Application 16/279,315 is a continuation of application No. 13/097,677, filed on Apr. 29, 2011, abandoned.
Claims priority of provisional application 61/406,543, filed on Oct. 25, 2010.
Claims priority of provisional application 61/330,090, filed on Apr. 30, 2010.
Prior Publication US 2020/0051663 A1, Feb. 13, 2020
Int. Cl.
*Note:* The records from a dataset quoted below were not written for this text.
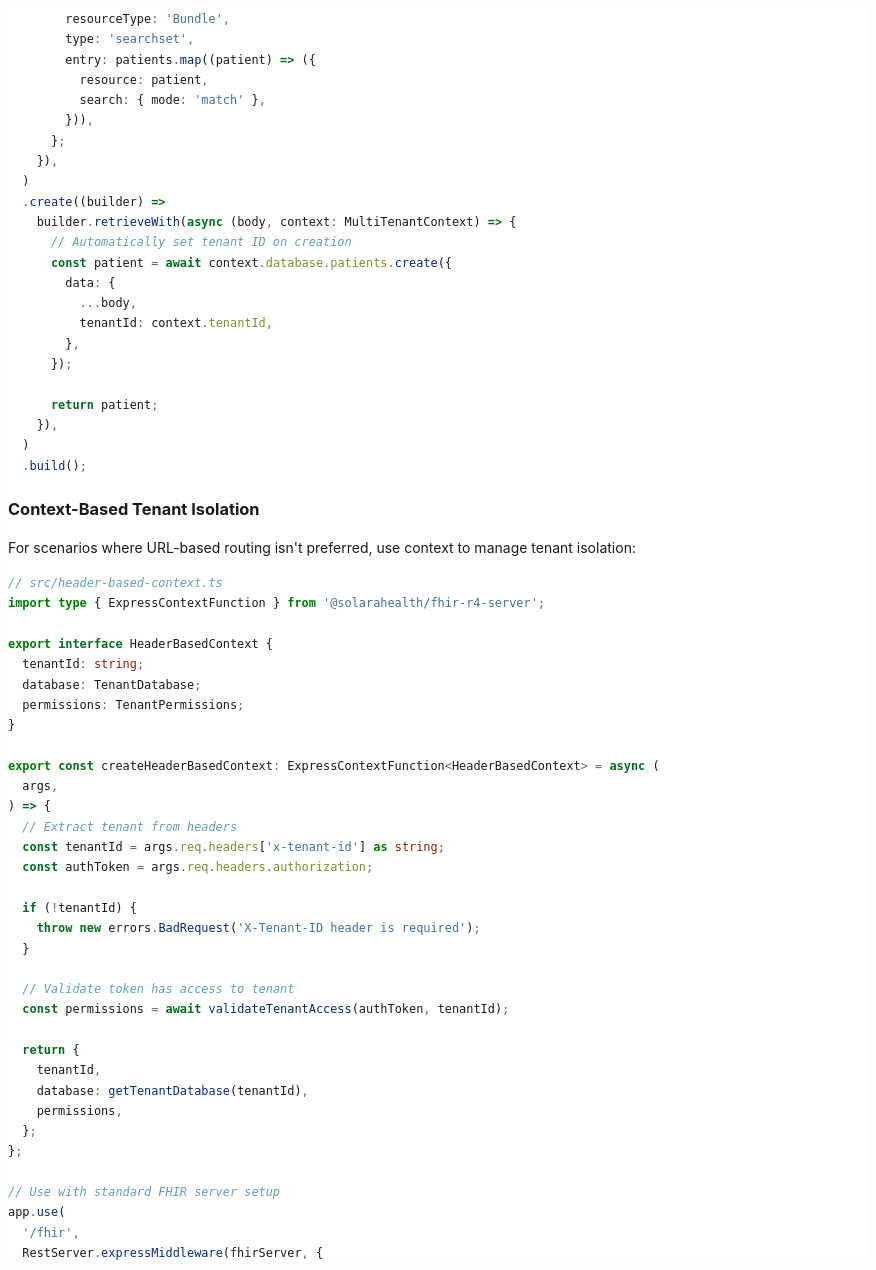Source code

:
 ```typescript
        resourceType: 'Bundle',
        type: 'searchset',
        entry: patients.map((patient) => ({
          resource: patient,
          search: { mode: 'match' },
        })),
      };
    }),
  )
  .create((builder) =>
    builder.retrieveWith(async (body, context: MultiTenantContext) => {
      // Automatically set tenant ID on creation
      const patient = await context.database.patients.create({
        data: {
          ...body,
          tenantId: context.tenantId,
        },
      });

      return patient;
    }),
  )
  .build();
```

### Context-Based Tenant Isolation

For scenarios where URL-based routing isn't preferred, use context to manage tenant isolation:

```typescript
// src/header-based-context.ts
import type { ExpressContextFunction } from '@solarahealth/fhir-r4-server';

export interface HeaderBasedContext {
  tenantId: string;
  database: TenantDatabase;
  permissions: TenantPermissions;
}

export const createHeaderBasedContext: ExpressContextFunction<HeaderBasedContext> = async (
  args,
) => {
  // Extract tenant from headers
  const tenantId = args.req.headers['x-tenant-id'] as string;
  const authToken = args.req.headers.authorization;

  if (!tenantId) {
    throw new errors.BadRequest('X-Tenant-ID header is required');
  }

  // Validate token has access to tenant
  const permissions = await validateTenantAccess(authToken, tenantId);

  return {
    tenantId,
    database: getTenantDatabase(tenantId),
    permissions,
  };
};

// Use with standard FHIR server setup
app.use(
  '/fhir',
  RestServer.expressMiddleware(fhirServer, {
```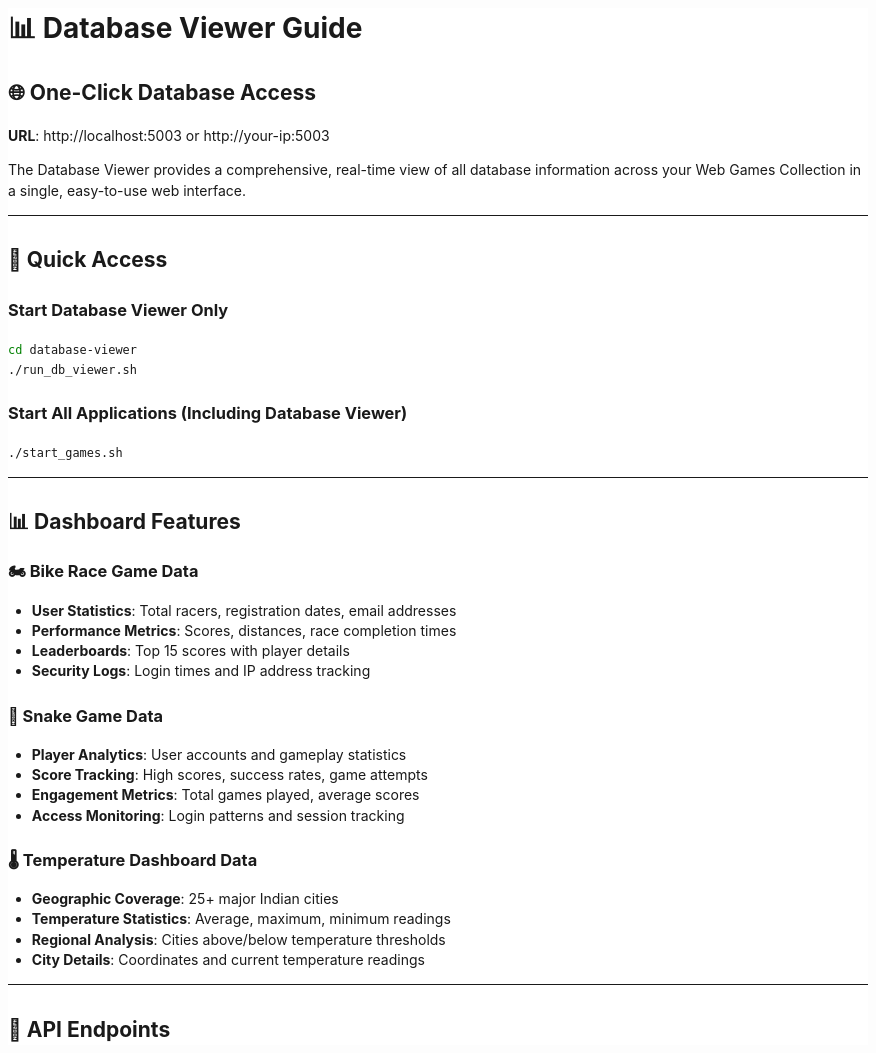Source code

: # 📊 Database Viewer Guide

## 🌐 **One-Click Database Access**

**URL**: http://localhost:5003 or http://your-ip:5003

The Database Viewer provides a comprehensive, real-time view of all database information across your Web Games Collection in a single, easy-to-use web interface.

---

## 🚀 **Quick Access**

### **Start Database Viewer Only**
```bash
cd database-viewer
./run_db_viewer.sh
```

### **Start All Applications (Including Database Viewer)**
```bash
./start_games.sh
```

---

## 📊 **Dashboard Features**

### **🏍️ Bike Race Game Data**
- **User Statistics**: Total racers, registration dates, email addresses
- **Performance Metrics**: Scores, distances, race completion times
- **Leaderboards**: Top 15 scores with player details
- **Security Logs**: Login times and IP address tracking

### **🐍 Snake Game Data**
- **Player Analytics**: User accounts and gameplay statistics
- **Score Tracking**: High scores, success rates, game attempts
- **Engagement Metrics**: Total games played, average scores
- **Access Monitoring**: Login patterns and session tracking

### **🌡️ Temperature Dashboard Data**
- **Geographic Coverage**: 25+ major Indian cities
- **Temperature Statistics**: Average, maximum, minimum readings
- **Regional Analysis**: Cities above/below temperature thresholds
- **City Details**: Coordinates and current temperature readings

---

## 🔗 **API Endpoints**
G16B 30/10 (2019.01); G16B 30/00 (2019.01); G16B 30/20 (2019.01)
CPC G16B 30/10 (2019.02) [G16B 30/00 (2019.02); G16B 30/20 (2019.02)] 20 Claims
 
1. A system for nucleic acid sequence assembly, comprising:
a first data storage configured to store nucleic acid sequencing data;
a second data storage configured to store reference genome data; and
a computing device in communication with the first data storage and the second data storage, wherein the computing device is configured to:
obtain a nucleic acid sequence read from the first data storage,
obtain a reference genome from the second data storage,
iteratively select anchor sequences comprising differing lengths of a contiguous portion of the nucleic acid sequence read, wherein each anchor sequence begins at a same location on the nucleic acid sequence read,
map the anchor sequence to the reference genome using an approximate string mapping method that allows for a set number of mismatches with the reference genome and produces at least one match with the reference genome, wherein the iterative selection and mapping of the anchor sequence is performed until a number of matches of the anchor sequence to the reference genome is less than a threshold number,
map a remaining portion of the nucleic acid sequence read to the reference genome using an ungapped local alignment method that produces an alignment of the remaining portion extending from the at least one match to map the nucleic acid sequence read to the reference genome,
generate an indexed binary file that stores the mapping of the anchor sequence and the remaining portion to the reference genome,
filter the indexed binary file to generate a filtered indexed binary file, the filtered indexed binary file comprising nucleic acid sequence reads that are mapped to target enriched regions in the reference genome, and
perform a resequencing analysis on the filtered indexed binary file to assemble a nucleotide sequence based on the nucleotide sequence read.